Task objective: Locate each line in the records below that contains the string "wording" and copy those lines.

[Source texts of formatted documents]
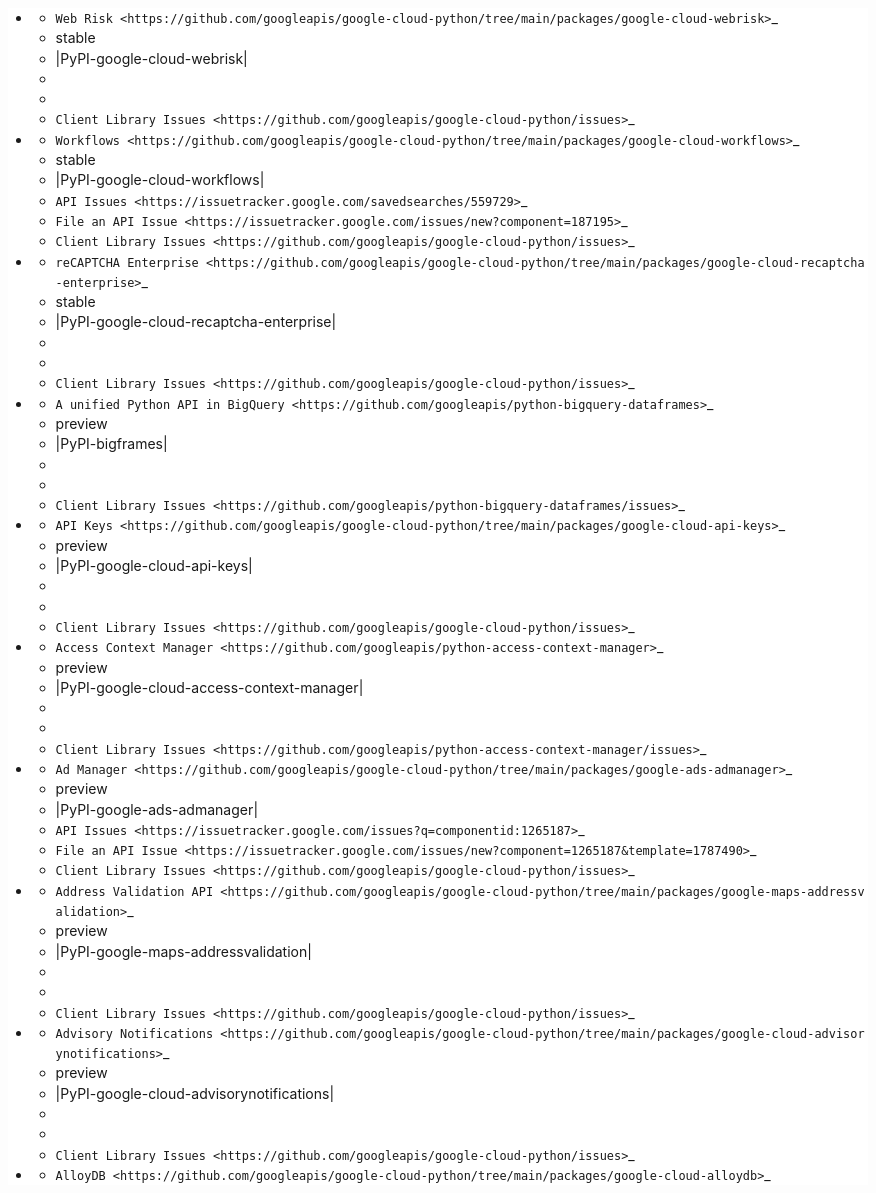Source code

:    * - `Web Risk <https://github.com/googleapis/google-cloud-python/tree/main/packages/google-cloud-webrisk>`_
     - stable
     - |PyPI-google-cloud-webrisk|
     -
     -
     - `Client Library Issues <https://github.com/googleapis/google-cloud-python/issues>`_
   * - `Workflows <https://github.com/googleapis/google-cloud-python/tree/main/packages/google-cloud-workflows>`_
     - stable
     - |PyPI-google-cloud-workflows|
     - `API Issues <https://issuetracker.google.com/savedsearches/559729>`_
     - `File an API Issue <https://issuetracker.google.com/issues/new?component=187195>`_
     - `Client Library Issues <https://github.com/googleapis/google-cloud-python/issues>`_
   * - `reCAPTCHA Enterprise <https://github.com/googleapis/google-cloud-python/tree/main/packages/google-cloud-recaptcha-enterprise>`_
     - stable
     - |PyPI-google-cloud-recaptcha-enterprise|
     -
     -
     - `Client Library Issues <https://github.com/googleapis/google-cloud-python/issues>`_
   * - `A unified Python API in BigQuery <https://github.com/googleapis/python-bigquery-dataframes>`_
     - preview
     - |PyPI-bigframes|
     -
     -
     - `Client Library Issues <https://github.com/googleapis/python-bigquery-dataframes/issues>`_
   * - `API Keys <https://github.com/googleapis/google-cloud-python/tree/main/packages/google-cloud-api-keys>`_
     - preview
     - |PyPI-google-cloud-api-keys|
     -
     -
     - `Client Library Issues <https://github.com/googleapis/google-cloud-python/issues>`_
   * - `Access Context Manager <https://github.com/googleapis/python-access-context-manager>`_
     - preview
     - |PyPI-google-cloud-access-context-manager|
     -
     -
     - `Client Library Issues <https://github.com/googleapis/python-access-context-manager/issues>`_
   * - `Ad Manager <https://github.com/googleapis/google-cloud-python/tree/main/packages/google-ads-admanager>`_
     - preview
     - |PyPI-google-ads-admanager|
     - `API Issues <https://issuetracker.google.com/issues?q=componentid:1265187>`_
     - `File an API Issue <https://issuetracker.google.com/issues/new?component=1265187&template=1787490>`_
     - `Client Library Issues <https://github.com/googleapis/google-cloud-python/issues>`_
   * - `Address Validation API <https://github.com/googleapis/google-cloud-python/tree/main/packages/google-maps-addressvalidation>`_
     - preview
     - |PyPI-google-maps-addressvalidation|
     -
     -
     - `Client Library Issues <https://github.com/googleapis/google-cloud-python/issues>`_
   * - `Advisory Notifications <https://github.com/googleapis/google-cloud-python/tree/main/packages/google-cloud-advisorynotifications>`_
     - preview
     - |PyPI-google-cloud-advisorynotifications|
     -
     -
     - `Client Library Issues <https://github.com/googleapis/google-cloud-python/issues>`_
   * - `AlloyDB <https://github.com/googleapis/google-cloud-python/tree/main/packages/google-cloud-alloydb>`_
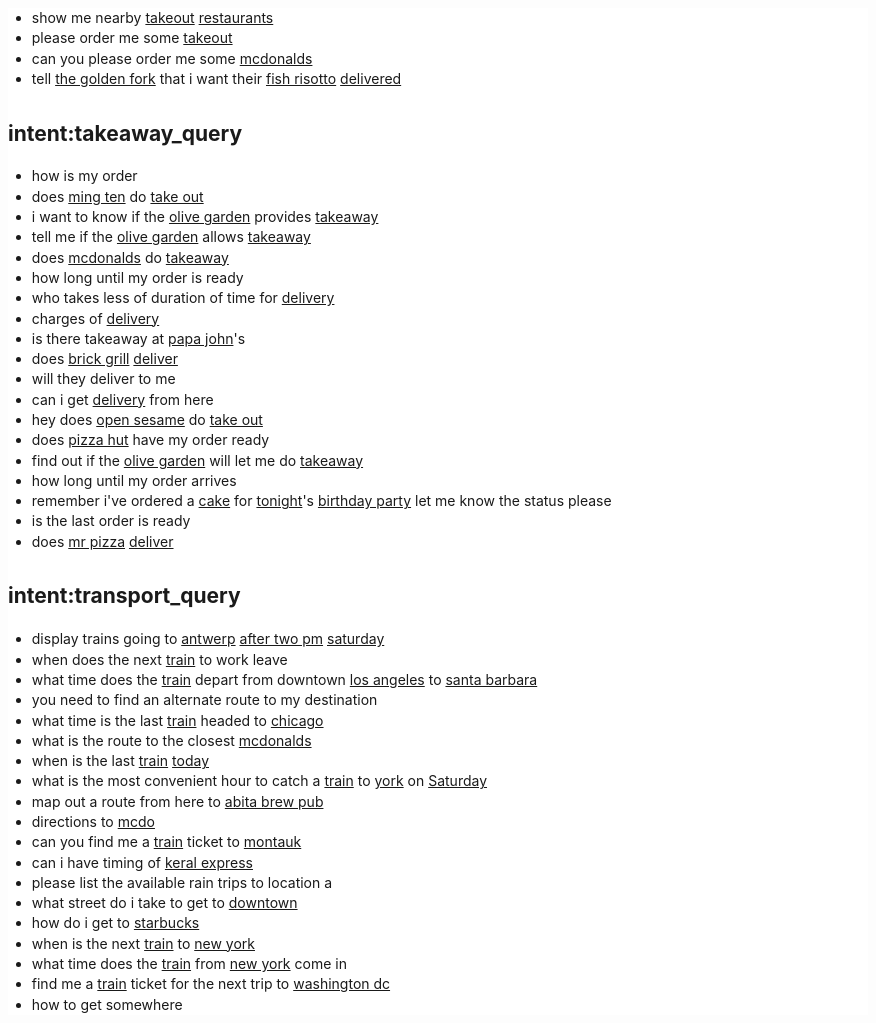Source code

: - show me nearby [takeout](order_type) [restaurants](business_type)
- please order me some [takeout](order_type)
- can you please order me some [mcdonalds](business_name)
- tell [the golden fork](business_name) that i want their [fish risotto](food_type) [delivered](order_type)

## intent:takeaway_query
- how is my order
- does [ming ten](business_name) do [take out](order_type)
- i want to know if the [olive garden](business_name) provides [takeaway](order_type)
- tell me if the [olive garden](business_name) allows [takeaway](order_type)
- does [mcdonalds](business_name) do [takeaway](order_type)
- how long until my order is ready
- who takes less of duration of time for [delivery](order_type)
- charges of [delivery](order_type)
- is there takeaway at [papa john](business_name)'s
- does [brick grill](business_name) [deliver](order_type)
- will they deliver to me
- can i get [delivery](order_type) from here
- hey does [open sesame](business_name) do [take out](order_type)
- does [pizza hut](business_name) have my order ready
- find out if the [olive garden](business_name) will let me do [takeaway](order_type)
- how long until my order arrives
- remember i've ordered a [cake](food_type) for [tonight](timeofday)'s [birthday party](event_name) let me know the status please
- is the last order is ready
- does [mr pizza](business_name) [deliver](order_type)

## intent:transport_query
- display trains going to [antwerp](place_name) [after two pm](time) [saturday](date)
- when does the next [train](transport_type) to work leave
- what time does the [train](transport_type) depart from downtown [los angeles](place_name) to [santa barbara](place_name)
- you need to find an alternate route to my destination
- what time is the last [train](transport_type) headed to [chicago](place_name)
- what is the route to the closest [mcdonalds](business_name)
- when is the last [train](transport_type) [today](date)
- what is the most convenient hour to catch a [train](transport_type) to [york](place_name) on [Saturday](date)
- map out a route from here to [abita brew pub](place_name)
- directions to [mcdo](place_name)
- can you find me a [train](transport_type) ticket to [montauk](place_name)
- can i have timing of [keral express](transport_name)
- please list the available rain trips to location a
- what street do i take to get to [downtown](place_name)
- how do i get to [starbucks](business_name)
- when is the next [train](transport_type) to [new york](place_name)
- what time does the [train](transport_type) from [new york](place_name) come in
- find me a [train](transport_type) ticket for the next trip to [washington dc](place_name)
- how to get somewhere
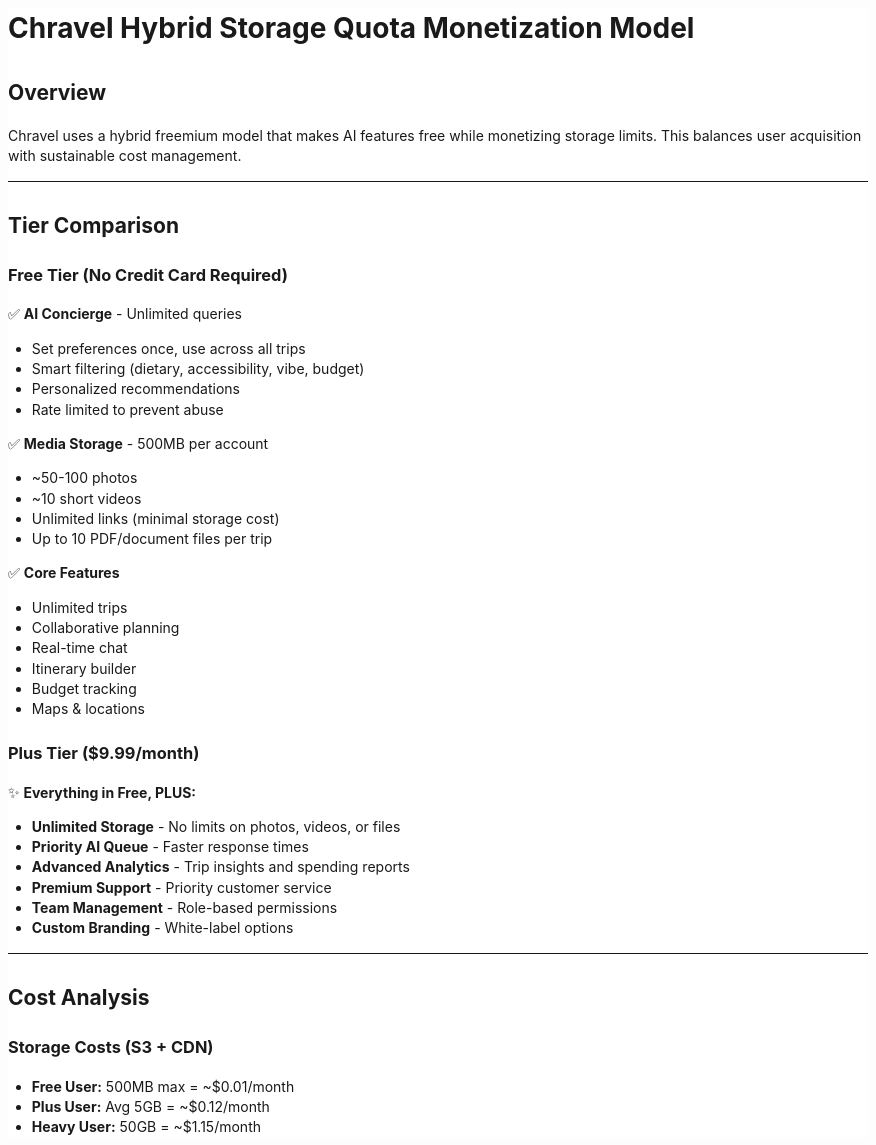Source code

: # Chravel Hybrid Storage Quota Monetization Model

## Overview
Chravel uses a hybrid freemium model that makes AI features free while monetizing storage limits. This balances user acquisition with sustainable cost management.

---

## Tier Comparison

### Free Tier (No Credit Card Required)
✅ **AI Concierge** - Unlimited queries
- Set preferences once, use across all trips
- Smart filtering (dietary, accessibility, vibe, budget)
- Personalized recommendations
- Rate limited to prevent abuse

✅ **Media Storage** - 500MB per account
- ~50-100 photos
- ~10 short videos
- Unlimited links (minimal storage cost)
- Up to 10 PDF/document files per trip

✅ **Core Features**
- Unlimited trips
- Collaborative planning
- Real-time chat
- Itinerary builder
- Budget tracking
- Maps & locations

### Plus Tier ($9.99/month)
✨ **Everything in Free, PLUS:**
- **Unlimited Storage** - No limits on photos, videos, or files
- **Priority AI Queue** - Faster response times
- **Advanced Analytics** - Trip insights and spending reports
- **Premium Support** - Priority customer service
- **Team Management** - Role-based permissions
- **Custom Branding** - White-label options

---

## Cost Analysis

### Storage Costs (S3 + CDN)
- **Free User:** 500MB max = ~$0.01/month
- **Plus User:** Avg 5GB = ~$0.12/month
- **Heavy User:** 50GB = ~$1.15/month
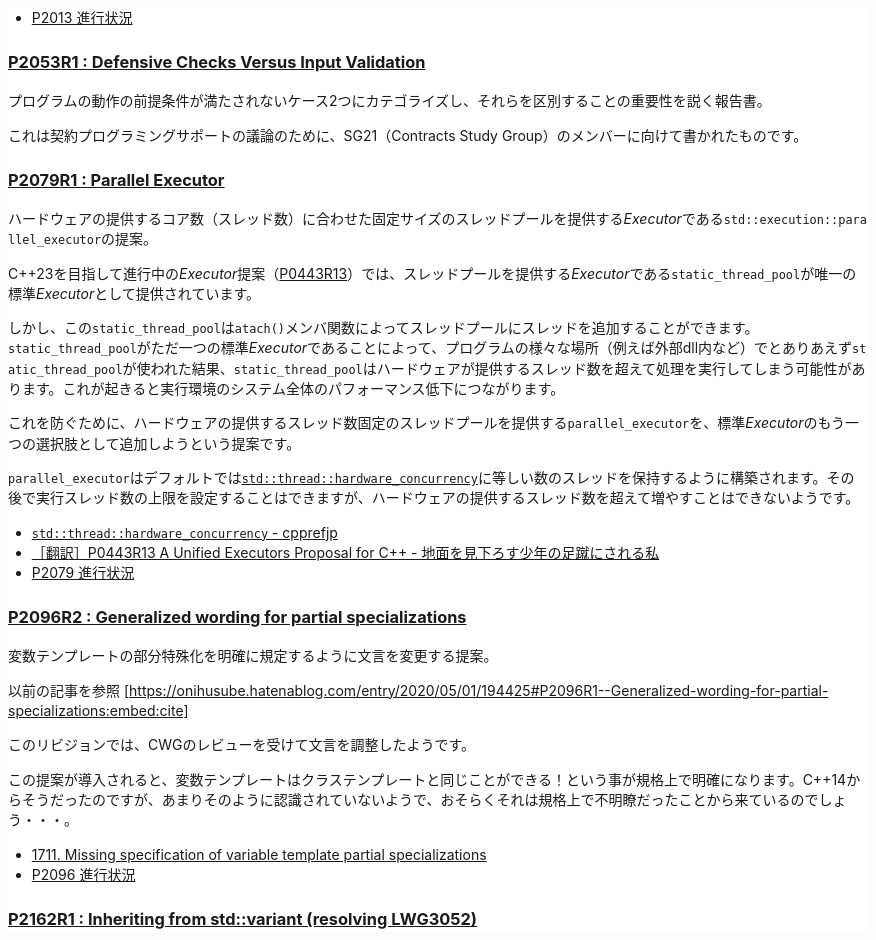 - [P2013 進行状況](https://github.com/cplusplus/papers/issues/749)

### [P2053R1 : Defensive Checks Versus Input Validation](http://www.open-std.org/jtc1/sc22/wg21/docs/papers/2020/p2053r1.pdf)

プログラムの動作の前提条件が満たされないケース2つにカテゴライズし、それらを区別することの重要性を説く報告書。

これは契約プログラミングサポートの議論のために、SG21（Contracts Study Group）のメンバーに向けて書かれたものです。

### [P2079R1 : Parallel Executor](http://www.open-std.org/jtc1/sc22/wg21/docs/papers/2020/p2079r1.html)

ハードウェアの提供するコア数（スレッド数）に合わせた固定サイズのスレッドプールを提供する*Executor*である`std::execution::parallel_executor`の提案。

C++23を目指して進行中の*Executor*提案（[P0443R13](http://www.open-std.org/jtc1/sc22/wg21/docs/papers/2020/p0443r13.html)）では、スレッドプールを提供する*Executor*である`static_thread_pool`が唯一の標準*Executor*として提供されています。

しかし、この`static_thread_pool`は`atach()`メンバ関数によってスレッドプールにスレッドを追加することができます。  
`static_thread_pool`がただ一つの標準*Executor*であることによって、プログラムの様々な場所（例えば外部dll内など）でとありあえず`static_thread_pool`が使われた結果、`static_thread_pool`はハードウェアが提供するスレッド数を超えて処理を実行してしまう可能性があります。これが起きると実行環境のシステム全体のパフォーマンス低下につながります。

これを防ぐために、ハードウェアの提供するスレッド数固定のスレッドプールを提供する`parallel_executor`を、標準*Executor*のもう一つの選択肢として追加しようという提案です。

`parallel_executor`はデフォルトでは[`std::thread::hardware_concurrency`](https://cpprefjp.github.io/reference/thread/thread/hardware_concurrency.html)に等しい数のスレッドを保持するように構築されます。その後で実行スレッド数の上限を設定することはできますが、ハードウェアの提供するスレッド数を超えて増やすことはできないようです。


- [`std::thread::hardware_concurrency` - cpprefjp](https://cpprefjp.github.io/reference/thread/thread/hardware_concurrency.html)
- [［翻訳］P0443R13 A Unified Executors Proposal for C++ - 地面を見下ろす少年の足蹴にされる私](https://onihusube.hatenablog.com/entry/2020/05/24/205222)
- [P2079 進行状況](https://github.com/cplusplus/papers/issues/806)

### [P2096R2 : Generalized wording for partial specializations](http://www.open-std.org/jtc1/sc22/wg21/docs/papers/2020/p2096r2.html)

変数テンプレートの部分特殊化を明確に規定するように文言を変更する提案。

以前の記事を参照
[https://onihusube.hatenablog.com/entry/2020/05/01/194425#P2096R1--Generalized-wording-for-partial-specializations:embed:cite]

このリビジョンでは、CWGのレビューを受けて文言を調整したようです。

この提案が導入されると、変数テンプレートはクラステンプレートと同じことができる！という事が規格上で明確になります。C++14からそうだったのですが、あまりそのように認識されていないようで、おそらくそれは規格上で不明瞭だったことから来ているのでしょう・・・。

- [1711. Missing specification of variable template partial specializations](http://www.open-std.org/jtc1/sc22/wg21/docs/cwg_active.html#1711)
- [P2096 進行状況](https://github.com/cplusplus/papers/issues/825)

### [P2162R1 : Inheriting from std::variant (resolving LWG3052)](http://www.open-std.org/jtc1/sc22/wg21/docs/papers/2020/p2162r1.html)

Result of the task:
### [P2096R2 : Generalized wording for partial specializations](http://www.open-std.org/jtc1/sc22/wg21/docs/papers/2020/p2096r2.html)
[https://onihusube.hatenablog.com/entry/2020/05/01/194425#P2096R1--Generalized-wording-for-partial-specializations:embed:cite]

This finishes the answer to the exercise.